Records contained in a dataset

Segment Open

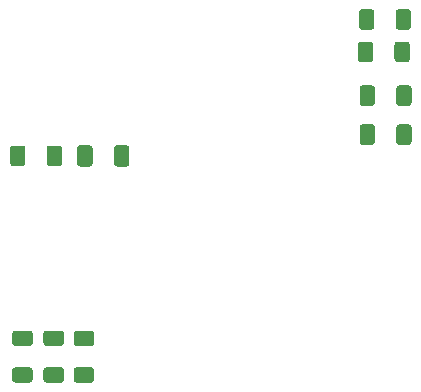
<source format=gbr>
%TF.GenerationSoftware,KiCad,Pcbnew,(5.1.10)-1*%
%TF.CreationDate,2021-12-06T12:22:38-06:00*%
%TF.ProjectId,FPGA-Shield,46504741-2d53-4686-9965-6c642e6b6963,rev?*%
%TF.SameCoordinates,Original*%
%TF.FileFunction,Paste,Bot*%
%TF.FilePolarity,Positive*%
%FSLAX46Y46*%
G04 Gerber Fmt 4.6, Leading zero omitted, Abs format (unit mm)*
G04 Created by KiCad (PCBNEW (5.1.10)-1) date 2021-12-06 12:22:38*
%MOMM*%
%LPD*%
G01*
G04 APERTURE LIST*
G04 APERTURE END LIST*
%TO.C,R6*%
G36*
G01*
X162450000Y-53525000D02*
X162450000Y-52275000D01*
G75*
G02*
X162700000Y-52025000I250000J0D01*
G01*
X163500000Y-52025000D01*
G75*
G02*
X163750000Y-52275000I0J-250000D01*
G01*
X163750000Y-53525000D01*
G75*
G02*
X163500000Y-53775000I-250000J0D01*
G01*
X162700000Y-53775000D01*
G75*
G02*
X162450000Y-53525000I0J250000D01*
G01*
G37*
G36*
G01*
X159350000Y-53525000D02*
X159350000Y-52275000D01*
G75*
G02*
X159600000Y-52025000I250000J0D01*
G01*
X160400000Y-52025000D01*
G75*
G02*
X160650000Y-52275000I0J-250000D01*
G01*
X160650000Y-53525000D01*
G75*
G02*
X160400000Y-53775000I-250000J0D01*
G01*
X159600000Y-53775000D01*
G75*
G02*
X159350000Y-53525000I0J250000D01*
G01*
G37*
%TD*%
%TO.C,R5*%
G36*
G01*
X159300000Y-47075000D02*
X159300000Y-45825000D01*
G75*
G02*
X159550000Y-45575000I250000J0D01*
G01*
X160350000Y-45575000D01*
G75*
G02*
X160600000Y-45825000I0J-250000D01*
G01*
X160600000Y-47075000D01*
G75*
G02*
X160350000Y-47325000I-250000J0D01*
G01*
X159550000Y-47325000D01*
G75*
G02*
X159300000Y-47075000I0J250000D01*
G01*
G37*
G36*
G01*
X162400000Y-47075000D02*
X162400000Y-45825000D01*
G75*
G02*
X162650000Y-45575000I250000J0D01*
G01*
X163450000Y-45575000D01*
G75*
G02*
X163700000Y-45825000I0J-250000D01*
G01*
X163700000Y-47075000D01*
G75*
G02*
X163450000Y-47325000I-250000J0D01*
G01*
X162650000Y-47325000D01*
G75*
G02*
X162400000Y-47075000I0J250000D01*
G01*
G37*
%TD*%
%TO.C,R8*%
G36*
G01*
X162450000Y-56825000D02*
X162450000Y-55575000D01*
G75*
G02*
X162700000Y-55325000I250000J0D01*
G01*
X163500000Y-55325000D01*
G75*
G02*
X163750000Y-55575000I0J-250000D01*
G01*
X163750000Y-56825000D01*
G75*
G02*
X163500000Y-57075000I-250000J0D01*
G01*
X162700000Y-57075000D01*
G75*
G02*
X162450000Y-56825000I0J250000D01*
G01*
G37*
G36*
G01*
X159350000Y-56825000D02*
X159350000Y-55575000D01*
G75*
G02*
X159600000Y-55325000I250000J0D01*
G01*
X160400000Y-55325000D01*
G75*
G02*
X160650000Y-55575000I0J-250000D01*
G01*
X160650000Y-56825000D01*
G75*
G02*
X160400000Y-57075000I-250000J0D01*
G01*
X159600000Y-57075000D01*
G75*
G02*
X159350000Y-56825000I0J250000D01*
G01*
G37*
%TD*%
%TO.C,R7*%
G36*
G01*
X159200000Y-49825000D02*
X159200000Y-48575000D01*
G75*
G02*
X159450000Y-48325000I250000J0D01*
G01*
X160250000Y-48325000D01*
G75*
G02*
X160500000Y-48575000I0J-250000D01*
G01*
X160500000Y-49825000D01*
G75*
G02*
X160250000Y-50075000I-250000J0D01*
G01*
X159450000Y-50075000D01*
G75*
G02*
X159200000Y-49825000I0J250000D01*
G01*
G37*
G36*
G01*
X162300000Y-49825000D02*
X162300000Y-48575000D01*
G75*
G02*
X162550000Y-48325000I250000J0D01*
G01*
X163350000Y-48325000D01*
G75*
G02*
X163600000Y-48575000I0J-250000D01*
G01*
X163600000Y-49825000D01*
G75*
G02*
X163350000Y-50075000I-250000J0D01*
G01*
X162550000Y-50075000D01*
G75*
G02*
X162300000Y-49825000I0J250000D01*
G01*
G37*
%TD*%
%TO.C,R4*%
G36*
G01*
X134075000Y-74100000D02*
X132825000Y-74100000D01*
G75*
G02*
X132575000Y-73850000I0J250000D01*
G01*
X132575000Y-73050000D01*
G75*
G02*
X132825000Y-72800000I250000J0D01*
G01*
X134075000Y-72800000D01*
G75*
G02*
X134325000Y-73050000I0J-250000D01*
G01*
X134325000Y-73850000D01*
G75*
G02*
X134075000Y-74100000I-250000J0D01*
G01*
G37*
G36*
G01*
X134075000Y-77200000D02*
X132825000Y-77200000D01*
G75*
G02*
X132575000Y-76950000I0J250000D01*
G01*
X132575000Y-76150000D01*
G75*
G02*
X132825000Y-75900000I250000J0D01*
G01*
X134075000Y-75900000D01*
G75*
G02*
X134325000Y-76150000I0J-250000D01*
G01*
X134325000Y-76950000D01*
G75*
G02*
X134075000Y-77200000I-250000J0D01*
G01*
G37*
%TD*%
%TO.C,R3*%
G36*
G01*
X136625000Y-74100000D02*
X135375000Y-74100000D01*
G75*
G02*
X135125000Y-73850000I0J250000D01*
G01*
X135125000Y-73050000D01*
G75*
G02*
X135375000Y-72800000I250000J0D01*
G01*
X136625000Y-72800000D01*
G75*
G02*
X136875000Y-73050000I0J-250000D01*
G01*
X136875000Y-73850000D01*
G75*
G02*
X136625000Y-74100000I-250000J0D01*
G01*
G37*
G36*
G01*
X136625000Y-77200000D02*
X135375000Y-77200000D01*
G75*
G02*
X135125000Y-76950000I0J250000D01*
G01*
X135125000Y-76150000D01*
G75*
G02*
X135375000Y-75900000I250000J0D01*
G01*
X136625000Y-75900000D01*
G75*
G02*
X136875000Y-76150000I0J-250000D01*
G01*
X136875000Y-76950000D01*
G75*
G02*
X136625000Y-77200000I-250000J0D01*
G01*
G37*
%TD*%
%TO.C,R2*%
G36*
G01*
X131425000Y-74100000D02*
X130175000Y-74100000D01*
G75*
G02*
X129925000Y-73850000I0J250000D01*
G01*
X129925000Y-73050000D01*
G75*
G02*
X130175000Y-72800000I250000J0D01*
G01*
X131425000Y-72800000D01*
G75*
G02*
X131675000Y-73050000I0J-250000D01*
G01*
X131675000Y-73850000D01*
G75*
G02*
X131425000Y-74100000I-250000J0D01*
G01*
G37*
G36*
G01*
X131425000Y-77200000D02*
X130175000Y-77200000D01*
G75*
G02*
X129925000Y-76950000I0J250000D01*
G01*
X129925000Y-76150000D01*
G75*
G02*
X130175000Y-75900000I250000J0D01*
G01*
X131425000Y-75900000D01*
G75*
G02*
X131675000Y-76150000I0J-250000D01*
G01*
X131675000Y-76950000D01*
G75*
G02*
X131425000Y-77200000I-250000J0D01*
G01*
G37*
%TD*%
%TO.C,R1*%
G36*
G01*
X132850000Y-58625000D02*
X132850000Y-57375000D01*
G75*
G02*
X133100000Y-57125000I250000J0D01*
G01*
X133900000Y-57125000D01*
G75*
G02*
X134150000Y-57375000I0J-250000D01*
G01*
X134150000Y-58625000D01*
G75*
G02*
X133900000Y-58875000I-250000J0D01*
G01*
X133100000Y-58875000D01*
G75*
G02*
X132850000Y-58625000I0J250000D01*
G01*
G37*
G36*
G01*
X129750000Y-58625000D02*
X129750000Y-57375000D01*
G75*
G02*
X130000000Y-57125000I250000J0D01*
G01*
X130800000Y-57125000D01*
G75*
G02*
X131050000Y-57375000I0J-250000D01*
G01*
X131050000Y-58625000D01*
G75*
G02*
X130800000Y-58875000I-250000J0D01*
G01*
X130000000Y-58875000D01*
G75*
G02*
X129750000Y-58625000I0J250000D01*
G01*
G37*
%TD*%
%TO.C,C1*%
G36*
G01*
X138537500Y-58650001D02*
X138537500Y-57349999D01*
G75*
G02*
X138787499Y-57100000I249999J0D01*
G01*
X139612501Y-57100000D01*
G75*
G02*
X139862500Y-57349999I0J-249999D01*
G01*
X139862500Y-58650001D01*
G75*
G02*
X139612501Y-58900000I-249999J0D01*
G01*
X138787499Y-58900000D01*
G75*
G02*
X138537500Y-58650001I0J249999D01*
G01*
G37*
G36*
G01*
X135412500Y-58650001D02*
X135412500Y-57349999D01*
G75*
G02*
X135662499Y-57100000I249999J0D01*
G01*
X136487501Y-57100000D01*
G75*
G02*
X136737500Y-57349999I0J-249999D01*
G01*
X136737500Y-58650001D01*
G75*
G02*
X136487501Y-58900000I-249999J0D01*
G01*
X135662499Y-58900000D01*
G75*
G02*
X135412500Y-58650001I0J249999D01*
G01*
G37*
%TD*%
M02*

</source>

Segment Closed

#### WHAT IS EXPECTED:
Tally the lines of the records that hold the word "APERTURE" and output only the total.

#### FINISHED TASK:
2